Le caratteristiche di South Pars, parte del più grande giacimento di gas al mondo
Da un punto di vista geologico, il più grande giacimento di gas naturale al mondo costituisce un'unica struttura, ma dal punto di vista politico è diviso tra due Paesi: il South Pars, infatti, è la porzione iraniana (situata a Nord), mentre il North Field, situato a Sud e anche conosciuto come North Dome, si trova nelle acque territoriali del Qatar.
Complessivamente, il bacino offshore (ovvero in mare) si estende per circa 9.700 km2: la parte iraniana occupa circa un terzo, pari a 3.700 km2, e secondo le stime dell'Agenzia Internazionale dell'Energia (IEA), conterrebbe riserve per circa 50 mila miliardi di metri cubi di gas.
Il sito, che si trova sotto al Golfo Persico, è organizzato in 24 fasi di sviluppo (non ancora tutte completate), ognuna delle quali prevede la costruzione e l'attivazione di piattaforme offshore, così come di pozzi sottomarini e di impianti di trattamento. Queste diverse fasi sono poi collegate tramite dei gasdotti sottomarini al porto iraniano di Assaluyeh, dove il gas viene trattato per poi essere immesso nella rete nazionale.
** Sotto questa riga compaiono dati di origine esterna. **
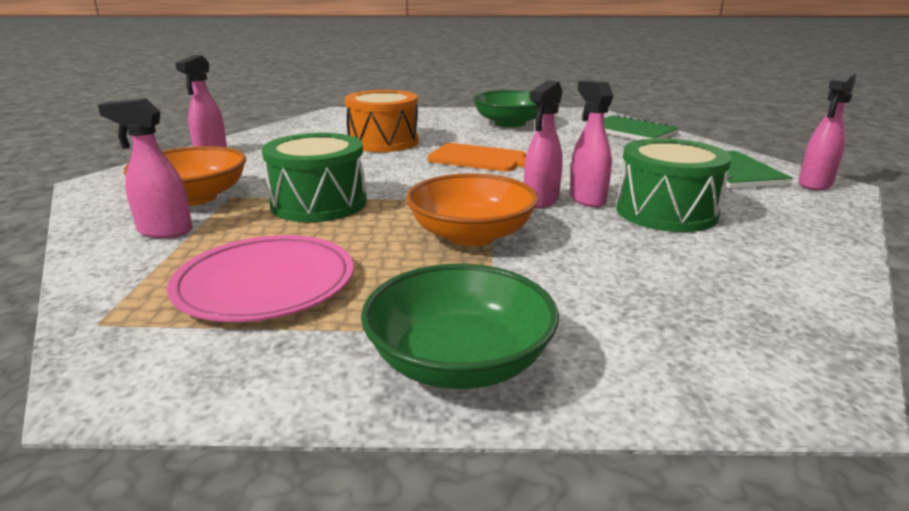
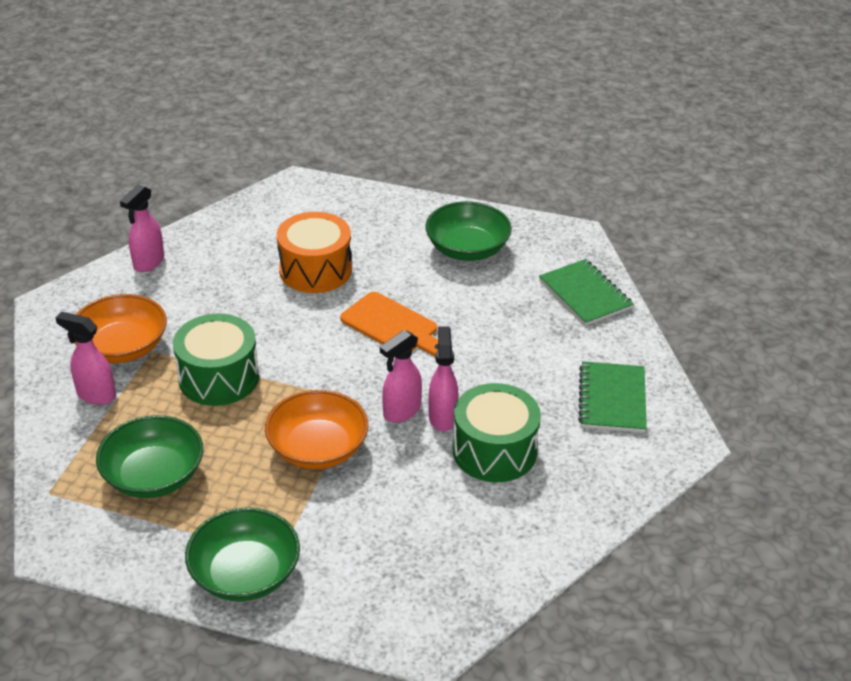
camera: 15 degrees right, 15 degrees up
pink plate [167,235,354,322] -> green bowl [96,415,203,498]
pink spray bottle [799,72,856,190] -> none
Tra l'altro, mentre Doha ha avviato la produzione nel North Field nel 1989, dal lato iraniano lo sfruttamento di questo giacimento è iniziato formalmente solo nel 2002.
Perché questo giacimento nel Golfo Persico è strategico per l'Iran
Anche solo guardando alle sue caratteristiche, è facile intuire perché il giacimento di South Pars sia così strategico per l'Iran. Come anche riportato in uno degli ultimi report dell'IEA, tra il 2018 e il 2024, la produzione di gas naturale dell'Iran è cresciuta di ben il 30%, consolidando di fatto il Paese tra i più grandi produttori di gas del Medio Oriente. Questa forte crescita, però, è stata guidata principalmente dal continuo sviluppo del giacimento di South Pars: più nello specifico, la crescita è sostenuta principalmente dalla fase 11 di questo giacimento, che è stata inaugurata nel 2023.
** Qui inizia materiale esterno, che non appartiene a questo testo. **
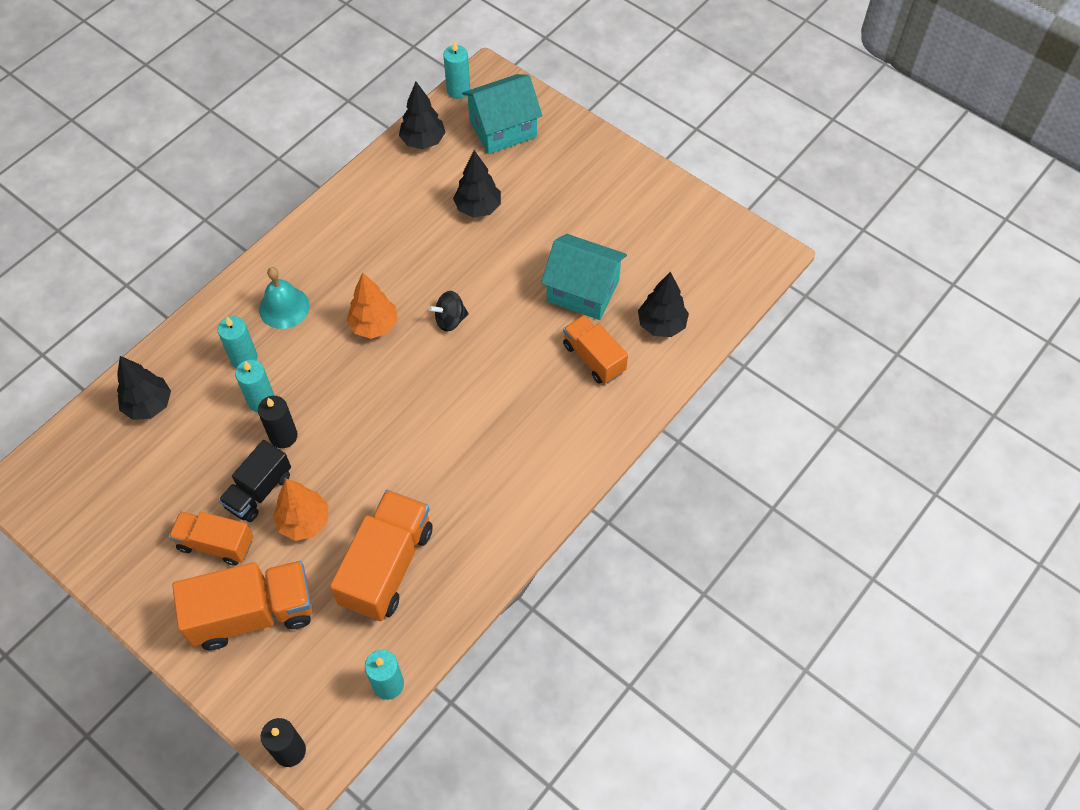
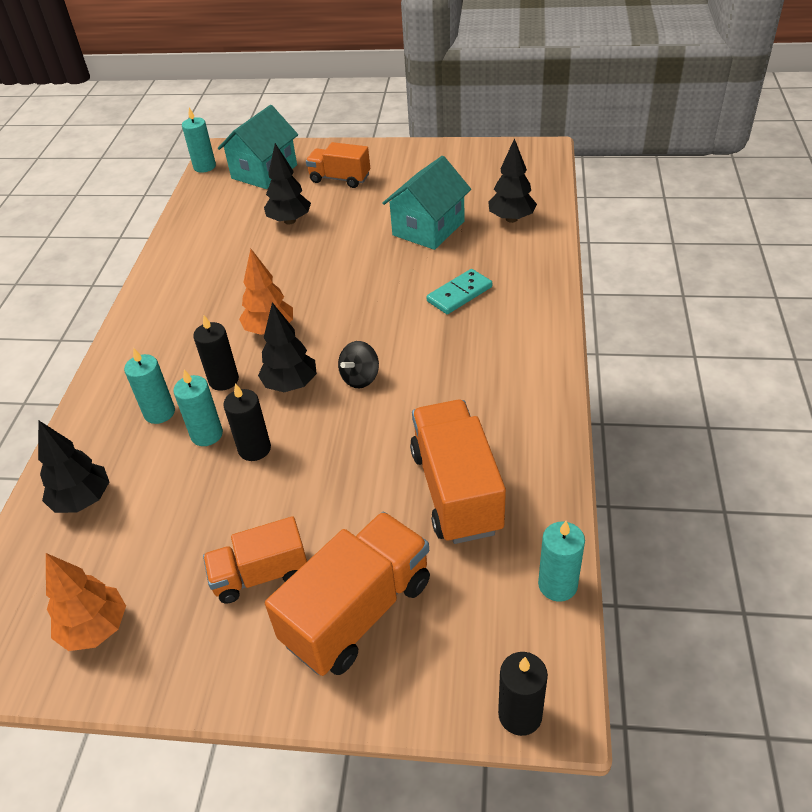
camera: 30 degrees left, 15 degrees down
black truck [219,440,291,522] -> none
turquoise bell [259,267,310,329] -> none
orange tree [273,479,328,541] -> orange tree moved to [46,553,126,651]
black tree [399,82,446,149] -> black tree moved to [258,302,317,392]
black spinning top [429,291,469,332] -> black spinning top moved to [338,341,379,388]
turquoise house [541,234,627,320] -> turquoise house turned 45 degrees counterclockwise [382,156,471,250]
orange truck [563,315,628,384] -> orange truck moved to [306,142,370,188]
none -> black candle [193,315,239,391]
none -> turquoise domino [426,269,492,314]

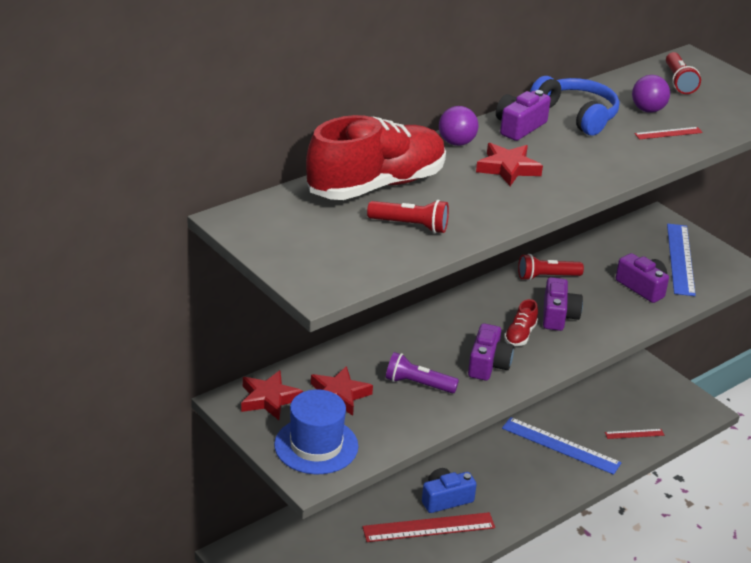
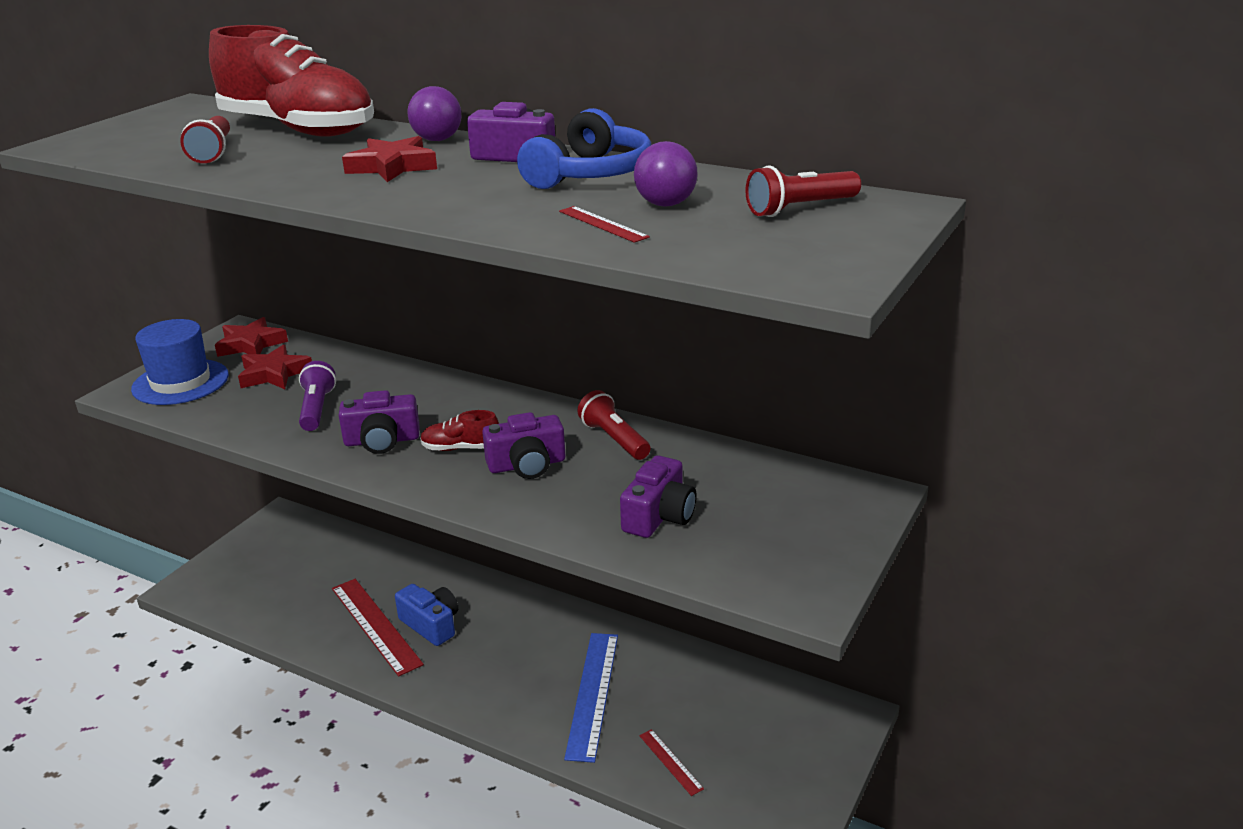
camera: 70 degrees right, 5 degrees down
blue ruler [667,224,696,296] -> none

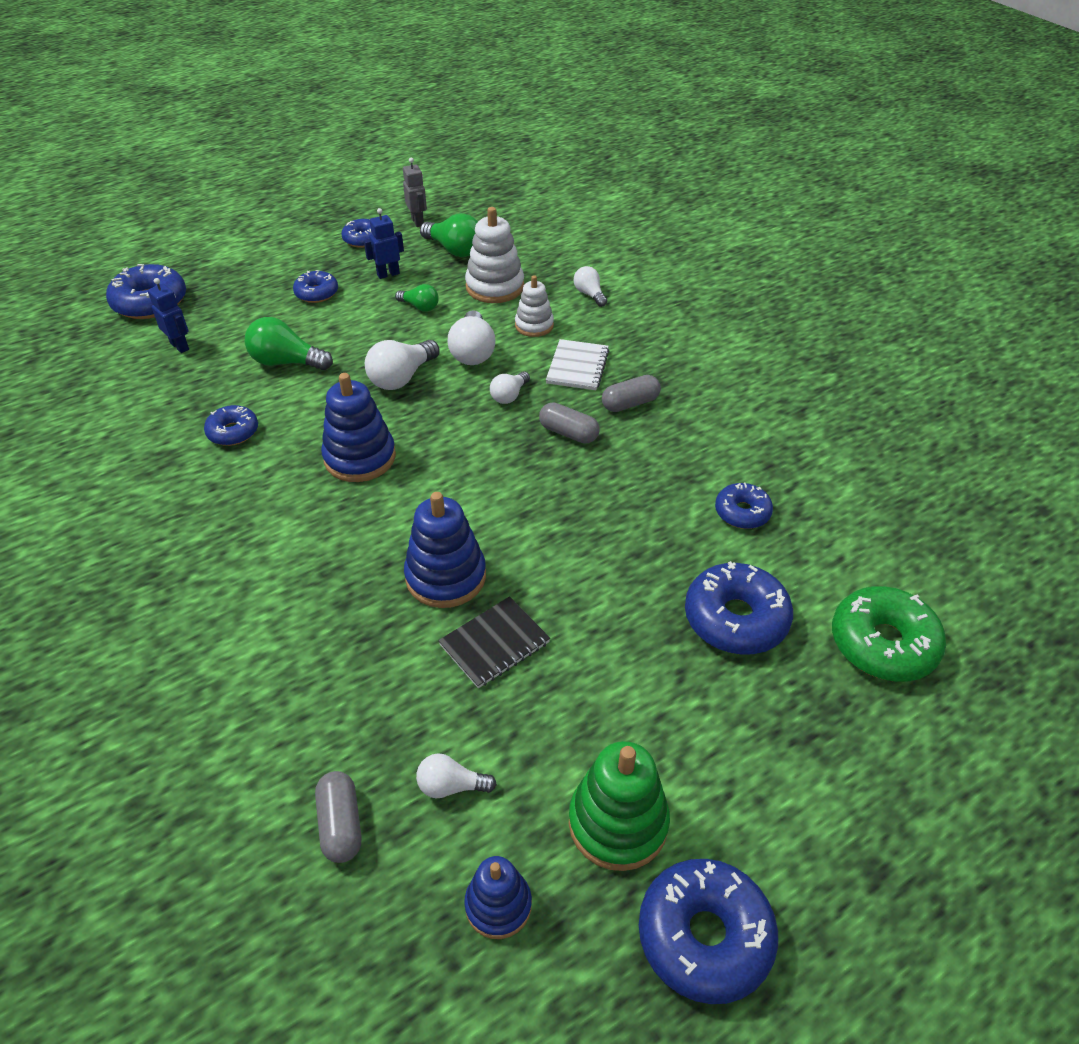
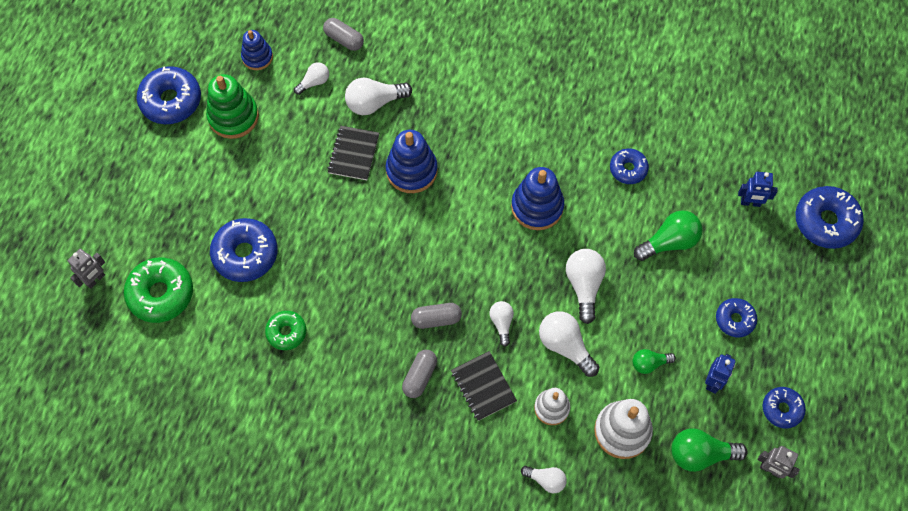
camera: 140 degrees right, 20 degrees up
white notebook [546,339,609,390] -> black notebook [451,351,517,421]
blue donut [715,483,773,529] -> green donut [265,311,306,350]
none -> grey robot [68,249,105,289]
none -> white light bulb [345,78,412,115]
Insomma, South Pars è essenziale per l'approvvigionamento energetico dell'Iran: anche a causa delle sanzioni internazionali sulle proprie esportazioni, Teheran destina la maggior parte del gas estratto da questo giacimento al consumo interno. Sempre secondo la IEA, l'80% dell'elettricità iraniana è generata dal gas, la maggior parte del quale proviene proprio da South Pars.
C'è una grande differenza, quindi, tra le modalità in cui Qatar e Iran sfruttano questo giacimento: se da un lato il Qatar sfrutta il gas estratto dal North Field per le esportazioni, l'Iran lo utilizza soprattutto per sostenere il proprio fabbisogno energetico interno.
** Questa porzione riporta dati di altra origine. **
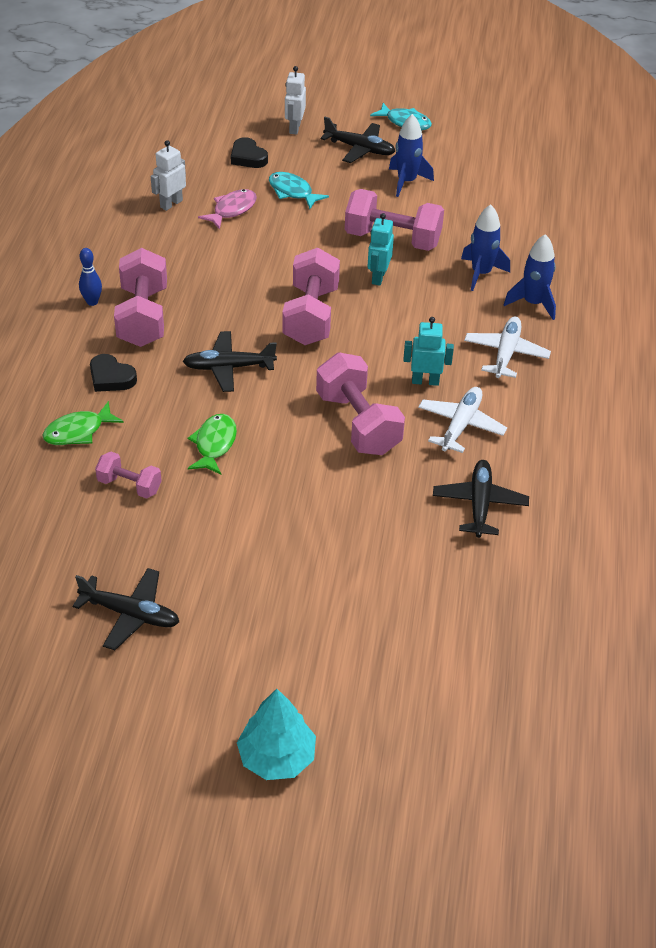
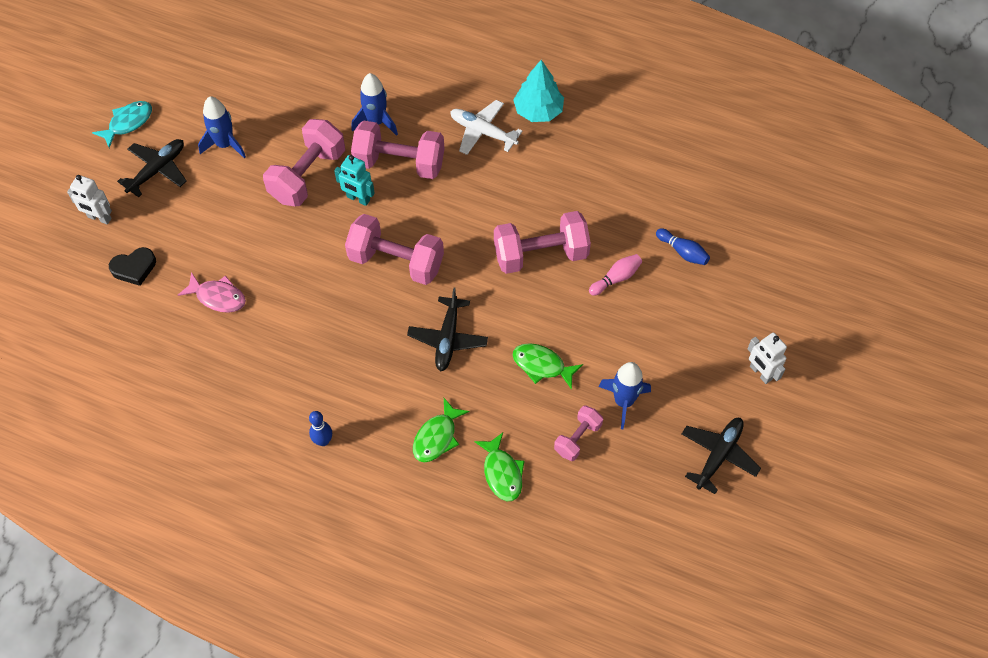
camera: 75 degrees left, 15 degrees up
black heart [90,354,137,392] -> green fish [413,398,470,462]
pink dumbbell [114,248,167,347] -> pink dumbbell moved to [351,121,444,179]
white robot [151,140,186,211] -> white robot moved to [747,333,787,384]
pink fish [198,189,257,230] -> pink fish turned 150 degrees clockwise [178,272,246,313]
turquoise tree [237,689,316,780] -> turquoise tree moved to [513,60,564,122]
turquoise fish [269,172,329,209] -> none
turquoise robot [403,317,454,386] -> none
white plane [418,387,507,453] -> none
black plane [433,460,529,538] -> none
blue rocket [504,234,556,320] -> blue rocket moved to [598,362,651,429]
none -> pink bowling pin [589,254,642,296]
none -> blue bowling pin [656,228,710,265]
In ogni caso, le ripercussioni di questo attacco ricadranno inevitabilmente anche su altri Paesi del Medio Oriente, in primis l'Iraq, che dipende dal gas iraniano per soddisfare il 40% del proprio fabbisogno di gas ed energia elettrica. Al tempo stesso, questa nuova escalation rischia di danneggiare anche gli Stati vicini all'Iran come il Qatar, gli Emirati Arabi Uniti o l'Arabia Saudita – le cui infrastrutture energetiche sono, ora più che mai, obiettivi sensibili – con gravi conseguenze per il mercato globale dell’energia, già in crisi per il blocco dello Stretto di Hormuz.